EMA further recommends that fosfomycin medicines given by mouth to children (under 12 years of age) and intramuscular formulations (fosfomycin medicines for injection into a muscle) should no longer be used as there are insufficient data available to confirm their benefits to patients.

These recommendations follow a review by EMA’s human medicines committee (CHMP) of the safety and effectiveness of these antibiotics.

Fosfomycin-based antibiotics first became available in the 1960s, but their use quickly decreased in favour of other antibiotics with fewer potential side effects. Due in part to their limited use, fosfomycin antibiotics are still active against a number of bacteria that have become resistant to commonly used antibiotics. In recent years, this has led to an increase in the use of fosfomycin in patients with few other treatment options.

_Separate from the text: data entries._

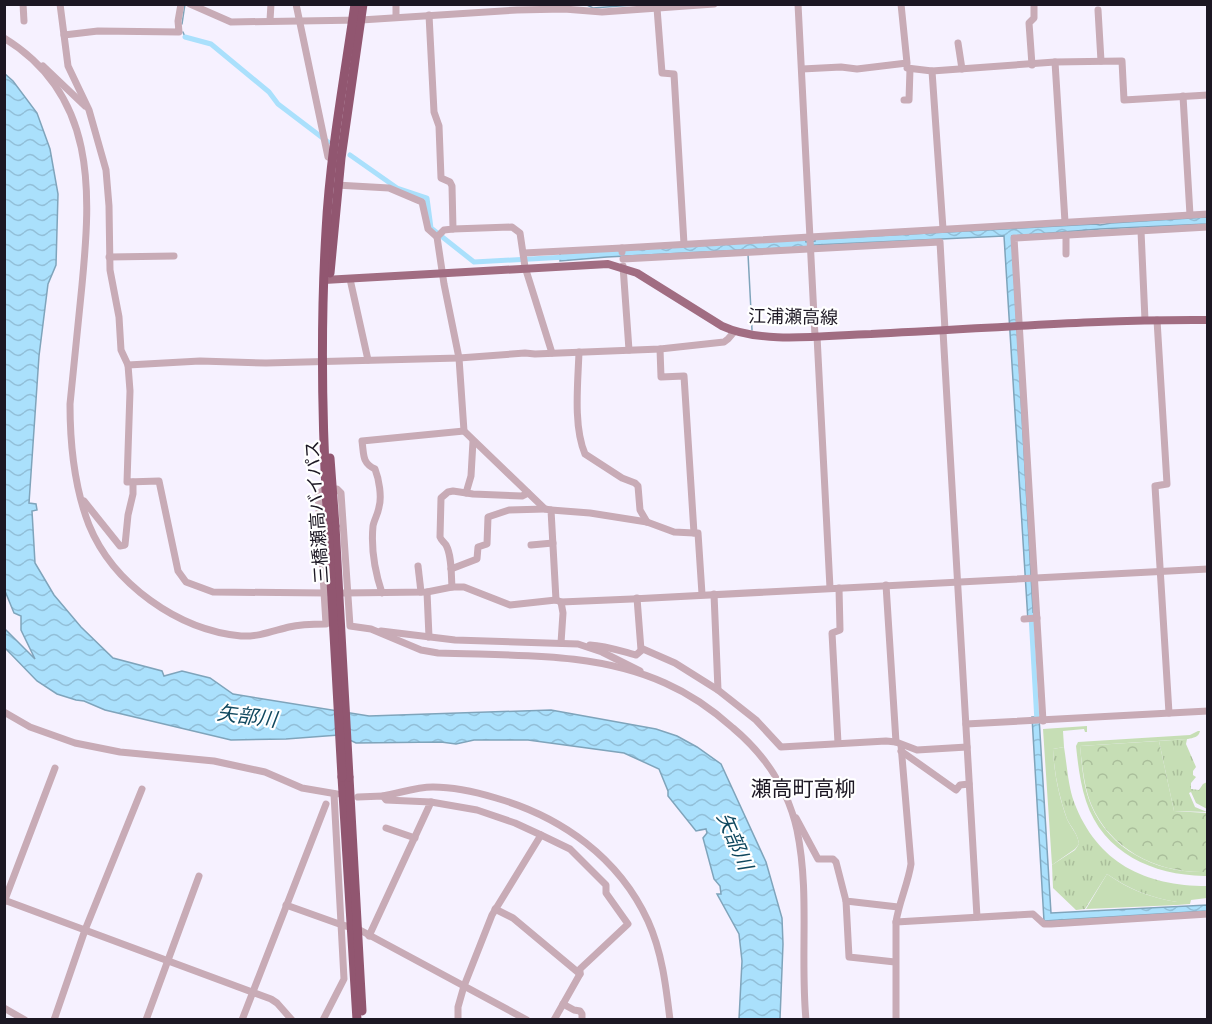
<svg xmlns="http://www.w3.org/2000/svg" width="1212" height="1024" font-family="Inter,'Noto Sans JP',sans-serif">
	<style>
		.grass { fill: url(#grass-tufts) }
		.park { fill: url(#park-crowns) }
		.garden { fill: #c6deb5 }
		.water { fill: url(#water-waves); stroke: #7fa4bb; stroke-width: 1.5 }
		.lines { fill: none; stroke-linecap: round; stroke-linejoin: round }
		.stream { stroke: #7fa4bb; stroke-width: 1.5 }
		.canal { stroke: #aae0fc; stroke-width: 5 }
		.minor { stroke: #c8abb6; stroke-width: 7 }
		.major { stroke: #a16d82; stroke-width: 8 }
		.highway { stroke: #915670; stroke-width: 9 }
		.highway-bridge { stroke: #915670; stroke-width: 9 }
		.labels { text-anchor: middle; stroke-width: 4.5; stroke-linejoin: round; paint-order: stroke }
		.street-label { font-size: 18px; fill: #1c1723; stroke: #fff }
		.water-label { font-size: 20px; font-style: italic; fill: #0f485f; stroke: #fff }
		.quarter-label { font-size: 21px; fill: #1c1723; stroke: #fff }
	</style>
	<defs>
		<pattern id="grass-tufts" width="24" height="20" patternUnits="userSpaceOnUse" patternTransform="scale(1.5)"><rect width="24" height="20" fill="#c6deb5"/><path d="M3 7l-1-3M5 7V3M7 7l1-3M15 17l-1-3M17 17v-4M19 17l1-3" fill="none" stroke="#aabe9b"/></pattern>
		<pattern id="park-crowns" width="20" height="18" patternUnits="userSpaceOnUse" patternTransform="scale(1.5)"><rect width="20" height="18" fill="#c6deb5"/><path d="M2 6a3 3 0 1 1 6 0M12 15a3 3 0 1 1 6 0" fill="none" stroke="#aabe9b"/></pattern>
		<pattern id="water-waves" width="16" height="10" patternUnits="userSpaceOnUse" patternTransform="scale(1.5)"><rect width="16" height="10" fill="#aae0fc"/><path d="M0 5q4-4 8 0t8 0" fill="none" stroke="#92bfd8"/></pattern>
	</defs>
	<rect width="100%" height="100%" fill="#f6f1ff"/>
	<g class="grass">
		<path d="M1187 739 1186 744 1196 767 1193 771V775L1196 777 1191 783V789L1199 790 1203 784 1207 782V809L1196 803 1191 792 1189 793 1195 807 1207 812 1174 811 1159 741Z"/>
		<path d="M1064 747C1067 765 1068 785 1074 802 1097 863 1145 886 1207 886V898L1191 900 1190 904 1177 905V902C1151 898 1129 889 1107 874L1085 909 1076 910 1053 888 1052 865 1075 850 1079 844C1078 834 1071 827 1067 819 1059 796 1054 773 1053 749Z"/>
	</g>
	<path class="park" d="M1159 741 1174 811 1207 813V872C1159 874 1110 850 1091 804 1084 786 1082 765 1080 746Z"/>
	<g class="garden">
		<path d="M1087 726V732H1085L1084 729 1063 731 1064 747 1053 749C1054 773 1059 797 1067 819 1071 828 1078 834 1079 844L1075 849 1052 865 1043 729Z"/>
		<path d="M1198 731H1200C1199 737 1193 738 1188 739L1080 746C1082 765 1083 786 1091 805 1110 851 1159 874 1207 872V876H1204C1153 875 1103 853 1086 801 1080 783 1078 764 1076 746L1078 742 1190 735Z"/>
		<path d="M1107 874C1128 889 1151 898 1177 902V905L1086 909Z"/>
	</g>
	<g class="water">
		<path d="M4 73 13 81 37 113 50 149 58 194 56 265 48 284 39 356 29 503 36 504 37 510 32 511 35 563 54 595 81 627 113 658 162 671 164 676 182 671 210 678 233 694 369 716 551 710 656 729 677 736 697 747 721 764 766 862 782 918 783 944 780 1019H739L742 961 739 934 717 894H721L720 886 714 879 703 838 707 833 706 829 696 831 668 796V791L659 769 624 753 528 740H474L456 744 441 742 356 743 339 735 286 739 231 740 105 710 84 701 76 700 57 694 37 681 5 648V629L35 659 21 630V616L14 613 5 591Z"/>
		<path d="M1207 217V224L1100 229 1012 236 1033 611V620L1028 621 1004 236 815 245 806 247 607 257 560 261V253L805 239 806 242 815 241V239L1095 224 1100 225 1111 223Z"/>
		<path d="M1032 717H1039L1051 913 1207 905V911L1044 921Z"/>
	</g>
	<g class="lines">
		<g class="stream">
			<path d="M585 4 593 8 646 4"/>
			<path d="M182 24 185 4"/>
			<path d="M183 32 185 37"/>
			<path d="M748 254 752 330"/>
		</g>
		<g class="canal">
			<path d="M185 37 211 44 269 92 278 104 328 142"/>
			<path d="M350 155 397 188 427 198 431 228 474 262 566 257"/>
			<path d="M1031 615 1037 722"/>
		</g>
		<g class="minor">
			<path d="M23 4 24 21"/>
			<path d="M60 4 68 66 89 110 106 170 109 206 110 270 119 317 121 350 128 365 130 391 127 482 159 481 178 571 186 582 213 592 326 593"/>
			<path d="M190 4 231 22 361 20 517 10 564 9 602 12 714 4"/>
			<path d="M296 4 328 157 333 159"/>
			<path d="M396 4V17"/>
			<path d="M798 4 815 336"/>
			<path d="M657 8 662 73 674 74 684 244"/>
			<path d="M1098 10 1101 61"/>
			<path d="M429 15 434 112 439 126 441 178 450 182 452 186 453 229 444 230 437 237 444 284 459 358 464 431 545 509 551 510 556 600"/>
			<path d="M270 20 271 4"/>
			<path d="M64 35 98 31 179 32 178 21 181 4"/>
			<path d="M4 38C97 95 91 191 82 285 78 325 74 364 70 404 70 443 75 489 89 525 113 584 178 630 241 636 258 637 273 631 289 627 301 624 314 624 326 624L318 494 322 491 337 489 341 493 350 626 371 629 421 650 438 653C513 656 595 651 665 683 690 694 713 710 733 728 764 754 788 789 797 830 810 893 800 956 806 1020"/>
			<path d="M958 43 962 69"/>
			<path d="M1055 62 1065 222"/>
			<path d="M1032 65 1029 23 1034 18V4"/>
			<path d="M43 66 85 106"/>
			<path d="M907 68 932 71"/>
			<path d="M802 69 841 67 857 69 907 63 901 4"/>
			<path d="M1183 96 1190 215"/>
			<path d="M904 100H909L910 69"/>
			<path d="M336 185 389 188 422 202 428 229 437 237"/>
			<path d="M453 229 512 227 520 233 525 267 552 353"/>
			<path d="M943 229 932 71 1055 62 1122 61 1124 100 1208 95"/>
			<path d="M1141 231 1145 320"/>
			<path d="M622 248 1208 214"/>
			<path d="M524 253 622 248V252"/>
			<path d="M1066 254V235"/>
			<path d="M109 257 174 256"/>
			<path d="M623 259 940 242 945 330"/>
			<path d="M623 266 629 350"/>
			<path d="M350 279 368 360"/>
			<path d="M1157 320 1167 484 1155 486 1169 713"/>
			<path d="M943 331 977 917"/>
			<path d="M817 336 830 588"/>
			<path d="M660 349 661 377 684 376 694 533H698L702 594"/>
			<path d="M579 352C578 382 573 426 585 454L622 478 635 483 638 486 640 510 647 522"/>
			<path d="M128 365 200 361 266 363 459 358 525 353 535 354 660 349 724 342 728 339 734 332"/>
			<path d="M466 493 471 476 473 441"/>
			<path d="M84 501 120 546 125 545 128 515 133 494V482"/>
			<path d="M551 510 590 513 647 522 674 532 694 533"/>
			<path d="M531 545 553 543"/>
			<path d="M418 566 421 592"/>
			<path d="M451 569 477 559 478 547 487 544 488 517 509 510 545 509"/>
			<path d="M886 585 896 742"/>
			<path d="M452 587C451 574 452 556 446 545 444 542 441 540 440 537L441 498 448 492 453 491 473 494 522 496 528 493"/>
			<path d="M427 592 429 637"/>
			<path d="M343 593 427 592 452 587H464L510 605 556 600 561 602 632 599 1208 569"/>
			<path d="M382 593C375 572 371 547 373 526 374 520 378 514 379 507 382 497 379 479 375 469 362 463 364 455 362 441L464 431"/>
			<path d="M714 594 718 690 756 720 781 747 886 741 896 742 917 750 967 747"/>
			<path d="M637 598 641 650"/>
			<path d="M1024 619 1037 618"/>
			<path d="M381 631 455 640 578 644 602 652 640 671"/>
			<path d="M561 643 563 613 561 602"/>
			<path d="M590 645C607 646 620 651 636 655L643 649 675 663 718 690"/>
			<path d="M4 712 30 727 75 743 120 752 214 761 265 772 302 788 337 794"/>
			<path d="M1043 721 1014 238 1208 227"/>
			<path d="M966 724 1208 711"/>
			<path d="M838 743 832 633 840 630 839 588"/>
			<path d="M901 751 956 790 960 785 969 784"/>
			<path d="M383 796C400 793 416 787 433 787 454 787 476 792 496 798 562 817 619 858 648 921 662 952 666 986 670 1020"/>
			<path d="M358 797 383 796 386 800 431 802 369 936"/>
			<path d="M431 802 477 810 515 823 541 835 570 849 606 885V893L628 924 580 969V974L554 1020"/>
			<path d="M796 818 818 859H833L836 862 846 901 898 907"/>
			<path d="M386 828 415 838"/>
			<path d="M4 900 271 999 277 1003 292 1020"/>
			<path d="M846 901 849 957 895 962"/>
			<path d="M4 902 55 768"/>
			<path d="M286 905 342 925 358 929 527 1020"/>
			<path d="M495 909 513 918 580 974"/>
			<path d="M896 922 1033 914 1044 924H1051L1208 914"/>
			<path d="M563 1004 574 1010 580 1011 582 1014V1020"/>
			<path d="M4 1008 25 1020"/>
			<path d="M54 1020 85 930 142 789"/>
			<path d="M146 1020 199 876"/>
			<path d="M242 1020 326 804"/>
			<path d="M323 1020 344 979 334 794"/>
			<path d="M458 1020V1007L464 986 492 915 541 835"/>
			<path d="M896 1020V922C899 902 908 884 911 864L901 745"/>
		</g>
		<path class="major" d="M324 280 608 264 637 273 722 326C763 345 826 335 871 334 983 329 1095 319 1208 320"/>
		<g class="highway">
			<path d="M330 273 341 158 363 4"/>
			<path d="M330 458 335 526"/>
			<path d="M328 527C322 429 320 330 326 231 330 155 344 80 355 4"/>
			<path d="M342 777 357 1020"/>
			<path d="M349 777 362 1011"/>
		</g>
		<g class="highway-bridge">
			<path d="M335 526 349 777"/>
			<path d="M328 527 342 777"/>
		</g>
	</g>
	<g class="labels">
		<g class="street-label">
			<text transform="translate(793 317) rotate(1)" y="6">江浦瀬高線</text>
			<text transform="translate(317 512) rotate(-94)" y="6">三橋瀬高バイパス</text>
		</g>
		<g class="water-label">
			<text transform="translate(247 716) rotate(7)" y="7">矢部川</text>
			<text transform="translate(735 841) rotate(67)" y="7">矢部川</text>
		</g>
		<g class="quarter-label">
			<text x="803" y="796">瀬高町高柳</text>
		</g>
	</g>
	<rect width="1212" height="1024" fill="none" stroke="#1c1723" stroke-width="12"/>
</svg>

The review aimed to determine the place of fosfomycin in the treatment of infections, taking into account the latest available evidence. It concluded that:

  • fosfomycin given into a vein should now only be used for treating certain serious infections such as those affecting the heart, lungs, blood and brain or those that are difficult to treat such as complicated infections of the abdomen, urinary tract or of the skin and soft tissue.
  • fosfomycin, for use by mouth, can continue to be used for treating uncomplicated cystitis in women and adolescent girls. Fosfomycin granules (which contain fosfomycin trometamol) can also continue to be used in men undergoing biopsy of the prostate. EMA asked companies for further data to justify the continued use of oral medicines containing fosfomycin trometamol and fosfomycin calcium.
  • intramuscular fosfomycin and fosfomycin granules for children (2 g) should be suspended as there is no clear evidence that they are sufficiently effective for their currently authorised uses.